ASSIGNMENT
Tally the lines below that hold the string "блюдо", and report the tally by itself.

*** Block opens ***

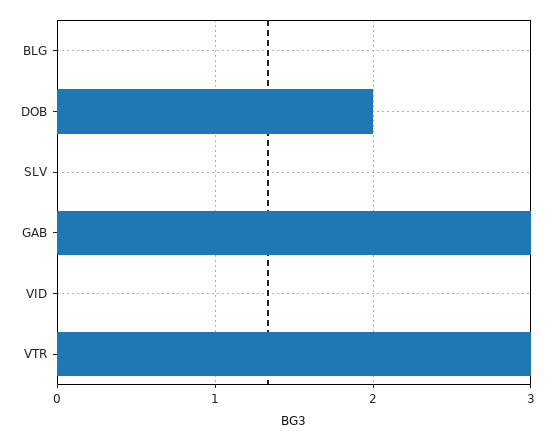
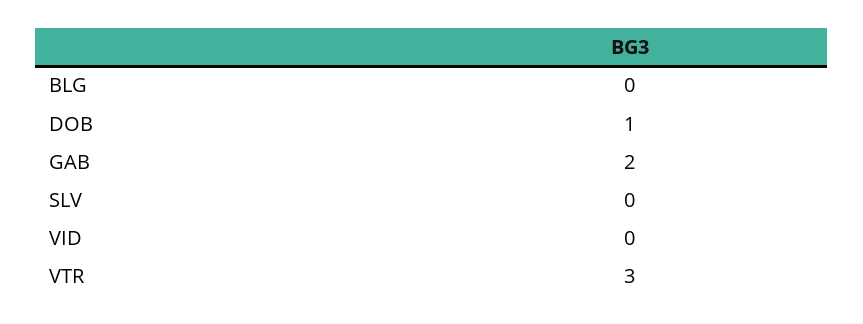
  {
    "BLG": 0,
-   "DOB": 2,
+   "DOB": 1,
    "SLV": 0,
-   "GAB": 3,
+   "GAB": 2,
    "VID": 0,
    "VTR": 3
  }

*** Block closes ***
*** Block opens ***

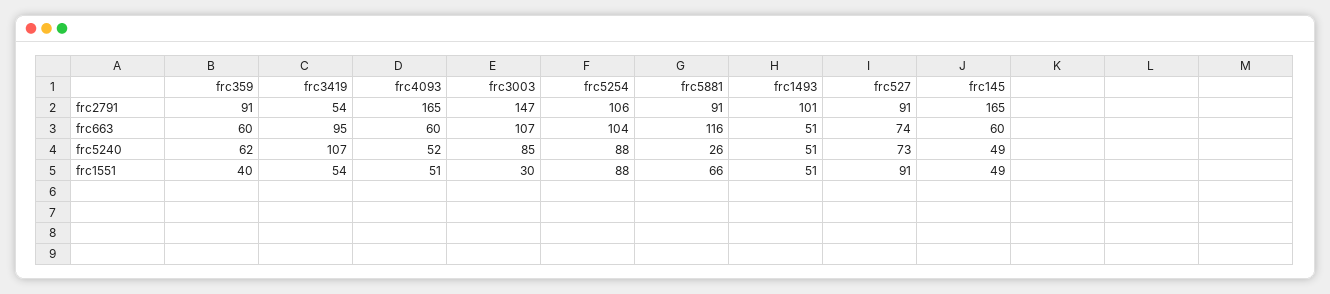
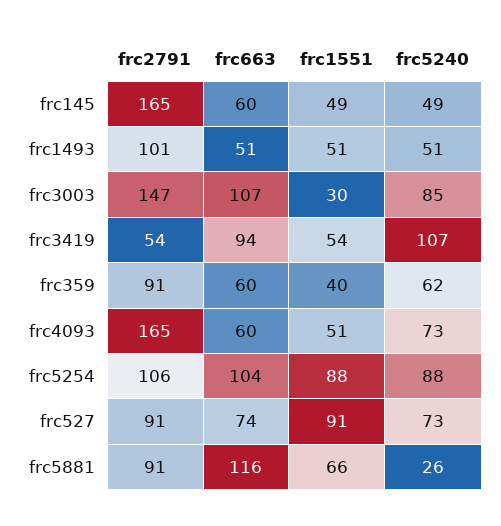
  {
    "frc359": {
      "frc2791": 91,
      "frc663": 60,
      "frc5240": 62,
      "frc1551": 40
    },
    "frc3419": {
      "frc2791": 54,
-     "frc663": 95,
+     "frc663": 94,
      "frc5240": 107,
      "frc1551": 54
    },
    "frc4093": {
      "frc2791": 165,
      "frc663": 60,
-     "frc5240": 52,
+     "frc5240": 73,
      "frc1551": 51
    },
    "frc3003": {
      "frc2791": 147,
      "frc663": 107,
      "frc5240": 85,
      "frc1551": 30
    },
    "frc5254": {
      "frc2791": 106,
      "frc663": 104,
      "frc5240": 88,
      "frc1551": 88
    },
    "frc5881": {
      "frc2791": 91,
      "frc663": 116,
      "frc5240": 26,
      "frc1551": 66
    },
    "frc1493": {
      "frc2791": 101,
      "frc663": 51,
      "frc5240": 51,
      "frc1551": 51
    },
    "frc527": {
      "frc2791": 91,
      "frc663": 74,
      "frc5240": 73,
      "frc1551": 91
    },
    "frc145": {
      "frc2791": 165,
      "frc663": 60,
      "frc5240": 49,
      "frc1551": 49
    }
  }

*** Block closes ***
*** Block opens ***

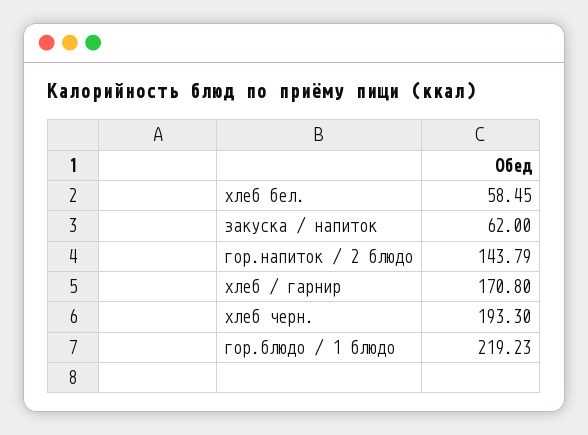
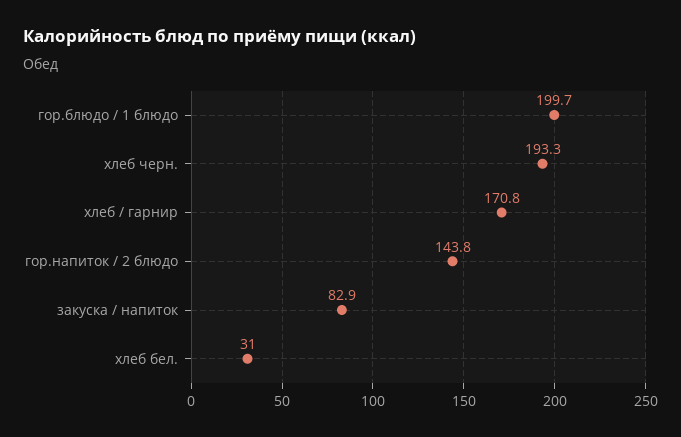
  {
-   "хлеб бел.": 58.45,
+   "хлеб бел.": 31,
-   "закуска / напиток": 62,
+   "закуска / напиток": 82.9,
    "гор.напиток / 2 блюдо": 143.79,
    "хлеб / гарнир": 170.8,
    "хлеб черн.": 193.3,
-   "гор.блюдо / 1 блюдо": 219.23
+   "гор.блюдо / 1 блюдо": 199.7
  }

*** Block closes ***

WRITTEN SOLUTION
3